Training intensity distribution refers to the proportion of training spent in the different training intensity zones, most notably below the aerobic threshold (physiologically easy sessions), between the aerobic and anaerobic thresholds (sometimes called the ‘sweet-spot’), and above the anaerobic threshold (i.e. those high-intensity intervals). The aerobic threshold defines the upper limit of truly physiologically easy training, where things like blood lactate concentration are undisturbed compared to rest and recovery is swift (11). Exercise below the aerobic threshold is sometimes called ‘conversational’ because the exercise does not make chatting difficult. A polarised training intensity distribution refers to a training programme in which the majority of training sessions and overall training time is spent below the aerobic threshold, typically ~75-80 % (6, 12, 15). Accurately identifying the aerobic threshold in a laboratory is therefore something we encourage at Elevate Coaching.
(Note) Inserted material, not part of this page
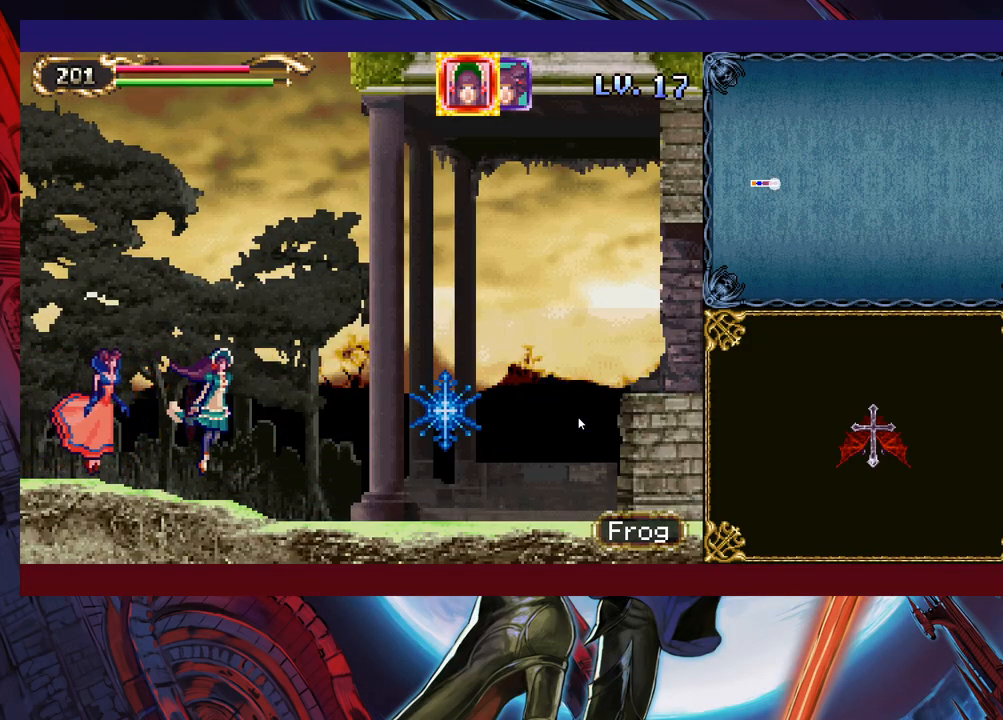
{"buttons": [], "left_stick": "up-right", "right_stick": "center", "events": [[483, "left_stick", "up-right"]]}
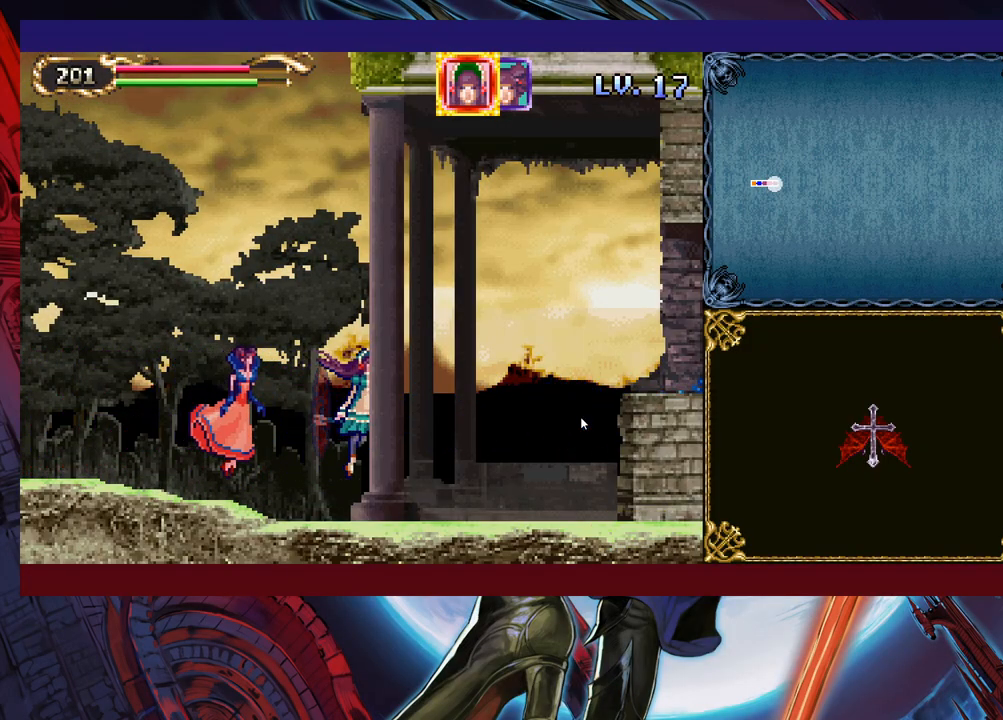
{"buttons": [], "left_stick": "right", "right_stick": "center", "events": [[383, "left_stick", "right"]]}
Let easy be easy, so that hard can be hard
The rationale for polarising our training falls into three main categories:
(i) Descriptive studies of elite athletes
(ii) Physiology of training and recovery
(iii) Experimental research
Firstly, there is now a fairly vast amount of observational research showing that many of the world’s best athletes train in this polarised fashion, with ~80% of training time spent in the easy zone below the aerobic threshold (1, 5, 7, 9, 10, 14). People tend to find these observations surprising, which is perhaps itself unsurprising given the widespread attitude that more and harder are better and necessary for top-level performance. This surprise is articulated particularly well by Professor Stephen Seiler, an American exercise physiologist now working at the University of Agdar in Norway, at a recent TEDx event that can be viewed here: https://www.youtube.com/watch?v=MALsI0mJ09I. Seiler is considered by many, including myself, to be the leading mind in the study of training intensity distribution, publishing countless research articles on the topic. In his often recorded lectures, Seiler describes his personal journey from a “no pain, no gain” mind-set to becoming the leading advocate of polarised training and healthy doses of easy work.
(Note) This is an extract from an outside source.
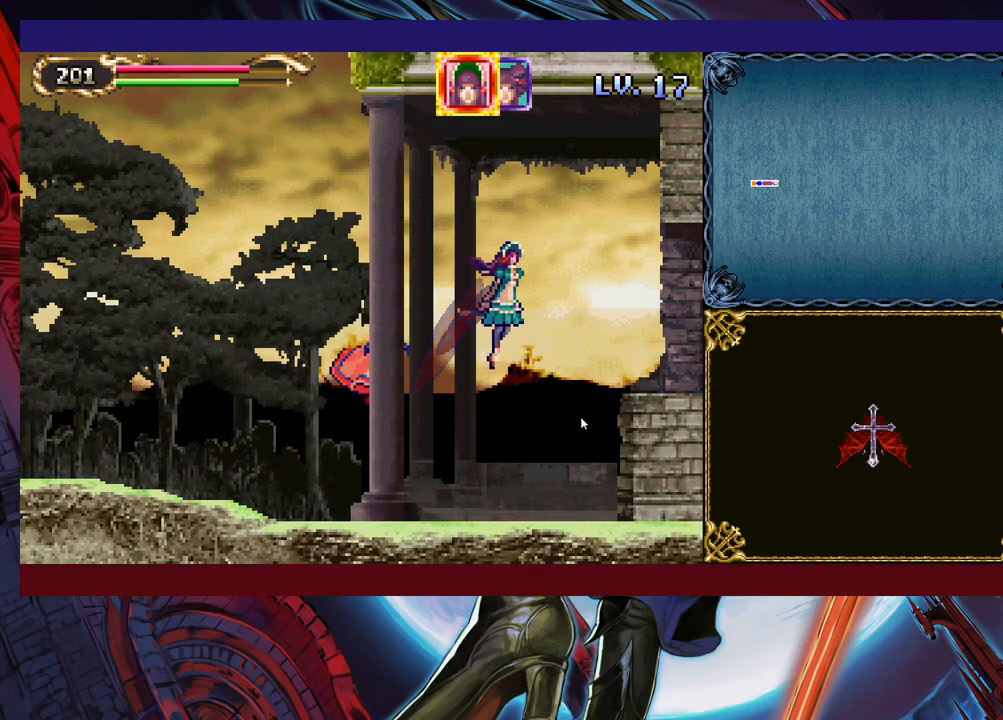
{"buttons": [], "left_stick": "right", "right_stick": "center", "events": []}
Of course, just because elite athletes are doing it, doesn’t mean it is the best or only route to achieve success. What this line of research does show, however, is simply that it is possible to achieve extremely high level performance in endurance sport without dipping into the red zone and training hard in every training session. Having observed this, in science we would next ask for plausible mechanisms for why a given approach or intervention might result in favourable outcomes, and then experimental trials showing the effect exists, before making any firm conclusions.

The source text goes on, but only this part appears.